Here is what I have in our chart (relevant part) for the cluster manifest file (include the variable we use if we do a restore):

{{- if or .Values.cluster.backup.pitr.enabled .Values.cluster.backup.pitr.restore}}
  env:
{{- if .Values.cluster.backup.pitr.enabled}}
    - name: WAL_S3_BUCKET
      valueFrom:
        secretKeyRef:
          name: {{ template "postgres.fullname" . }}-pitr-s3
          key: bucket
    - name: AWS_ACCESS_KEY_ID
      valueFrom:
        secretKeyRef:
          name: {{ template "postgres.fullname" . }}-pitr-s3
          key: access    
    - name: AWS_ENDPOINT
      valueFrom:
        secretKeyRef:
          name: {{ template "postgres.fullname" . }}-pitr-s3
          key: endpoint  
    - name: AWS_REGION
      valueFrom:
        secretKeyRef:
          name: {{ template "postgres.fullname" . }}-pitr-s3
          key: region  
    - name: AWS_SECRET_ACCESS_KEY
      valueFrom:
        secretKeyRef:
          name: {{ template "postgres.fullname" . }}-pitr-s3
          key: secret  
    - name: WALG_LIBSODIUM_KEY
      valueFrom:
        secretKeyRef:
          name: {{ template "postgres.fullname" . }}-sodium-key
          key: key  
    - name: USE_WALG_BACKUP
      value: "true"
    - name: AWS_S3_FORCE_PATH_STYLE
      value: "true"
    - name: BACKUP_NUM_TO_RETAIN
      value: {{ .Values.cluster.backup.pitr.retention | quote}}
    - name: WAL_BUCKET_SCOPE_PREFIX
      value: {{ .Release.Namespace }}/
{{- end }}
{{- if .Values.cluster.backup.pitr.restore}}
    - name: CLONE_WAL_S3_BUCKET
      valueFrom:
        secretKeyRef:
          name: {{ template "postgres.fullname" . }}-recovery
          key: bucket
    - name: CLONE_AWS_ACCESS_KEY_ID
      valueFrom:
        secretKeyRef:
          name: {{ template "postgres.fullname" . }}-recovery
          key: access    
    - name: CLONE_AWS_ENDPOINT
      valueFrom:
        secretKeyRef:
          name: {{ template "postgres.fullname" . }}-recovery
          key: endpoint  
    - name: CLONE_AWS_REGION
      valueFrom:
        secretKeyRef:
          name: {{ template "postgres.fullname" . }}-recovery
          key: region  
    - name: CLONE_AWS_SECRET_ACCESS_KEY
      valueFrom:
        secretKeyRef:
          name: {{ template "postgres.fullname" . }}-recovery
          key: secret  
    - name: CLONE_WALG_LIBSODIUM_KEY
      valueFrom:
        secretKeyRef:
          name: {{ template "postgres.fullname" . }}-recovery
          key: sodiumkey  
    - name: CLONE_USE_WALG_BACKUP
      value: "true"
    - name: CLONE_AWS_S3_FORCE_PATH_STYLE
      value: "true"
    - name: CLONE_WALG_DISABLE_S3_SSE
      value: "true"
    - name: CLONE_METHOD
      value: "CLONE_WITH_WALE"
    - name: CLONE_WALG_S3_PREFIX
      valueFrom:
        secretKeyRef:
          name: {{ template "postgres.fullname" . }}-recovery
          key: walgS3Prefix
    - name: CLONE_TARGET_TIME
      valueFrom:
        secretKeyRef:
          name: {{ template "postgres.fullname" . }}-recovery
          key: targetTime
{{- end }}
{{- end }}

Small edit: This is only for PITR, I didn't check logicalBackup.

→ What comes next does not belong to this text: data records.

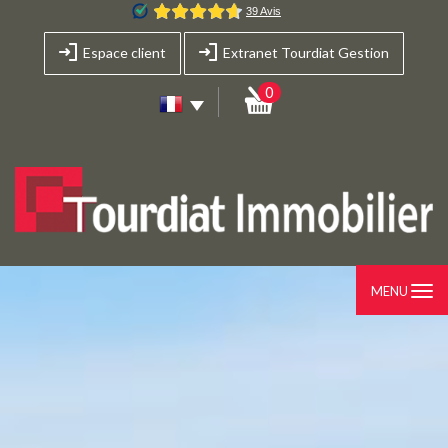
Espace client
Extranet Tourdiat Gestion
0
MENU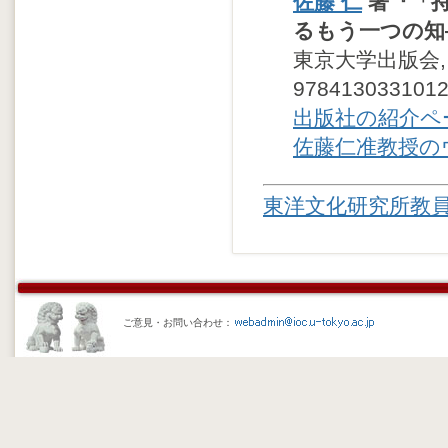
佐藤 仁
著『「持
るもう一つの知
東京大学出版会,
978413033101
出版社の紹介ペ
佐藤仁准教授の
東洋文化研究所教
ご意見・お問い合わせ：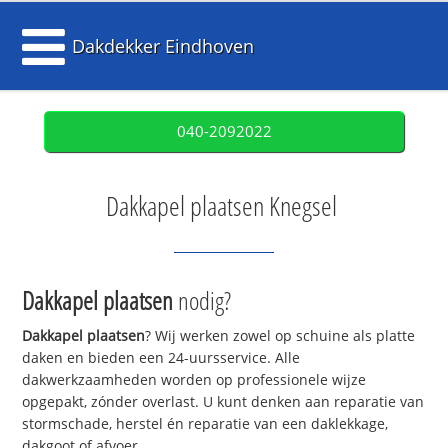
Dakdekker Eindhoven
040-2092022
Dakkapel plaatsen Knegsel
Dakkapel plaatsen
nodig?
Dakkapel plaatsen
? Wij werken zowel op schuine als platte
daken en bieden een 24-uursservice. Alle
dakwerkzaamheden worden op professionele wijze
opgepakt, zónder overlast. U kunt denken aan reparatie van
stormschade, herstel én reparatie van een daklekkage,
dakgoot of afvoer.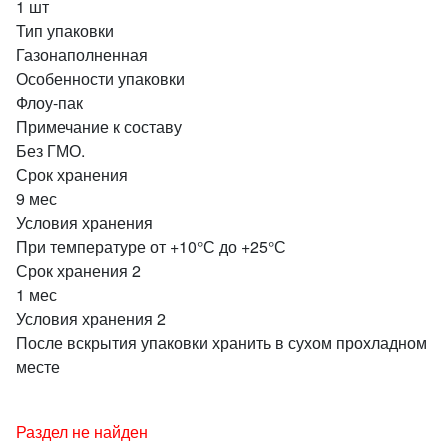
1 шт
Тип упаковки
Газонаполненная
Особенности упаковки
Флоу-пак
Примечание к составу
Без ГМО.
Срок хранения
9 мес
Условия хранения
При температуре от +10°С до +25°С
Срок хранения 2
1 мес
Условия хранения 2
После вскрытия упаковки хранить в сухом прохладном
месте
Раздел не найден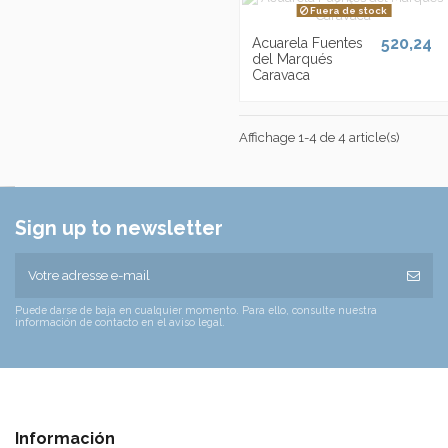
Fuera de stock
520,24
Acuarela Fuentes
del Marqués
Caravaca
Affichage 1-4 de 4 article(s)
Sign up to newsletter
Puede darse de baja en cualquier momento. Para ello, consulte nuestra
información de contacto en el aviso legal.
Información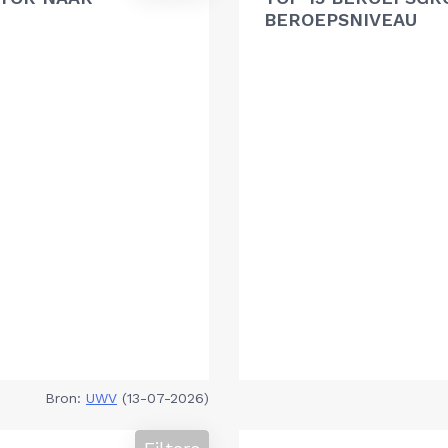
BEROEPSNIVEAU
Bron:
UWV
(13-07-2026)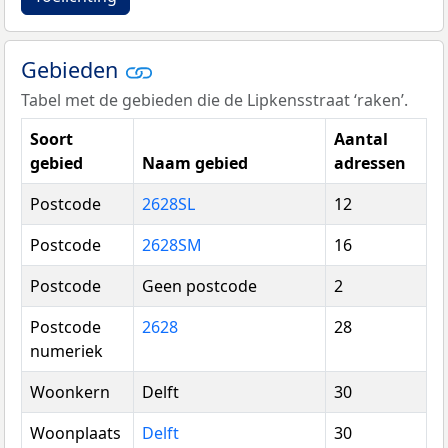
Gebieden
Tabel met de gebieden die de Lipkensstraat ‘raken’.
Soort
Aantal
gebied
Naam gebied
adressen
Postcode
2628SL
12
Postcode
2628SM
16
Postcode
Geen postcode
2
Postcode
2628
28
numeriek
Woonkern
Delft
30
Woonplaats
Delft
30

yoshi314 commented 1 month ago

so from what i have read there are few options for per-pg-cluster backup settings.

  1. you can use the env: section in your cluster definition to provide all variables.

  2. you can use pod_environment_secret to reference a secret that will be expected to be there with your postgresql cluster ( in the same namespace )

This comes under assumption that each pg cluster has separate namespace, and that every such namespace has a secret of name given in that parameter and that there is no conflicting configmap that provides the same environment values , referenced from pod_environment_configmap

This way every pg cluster has separate env variables.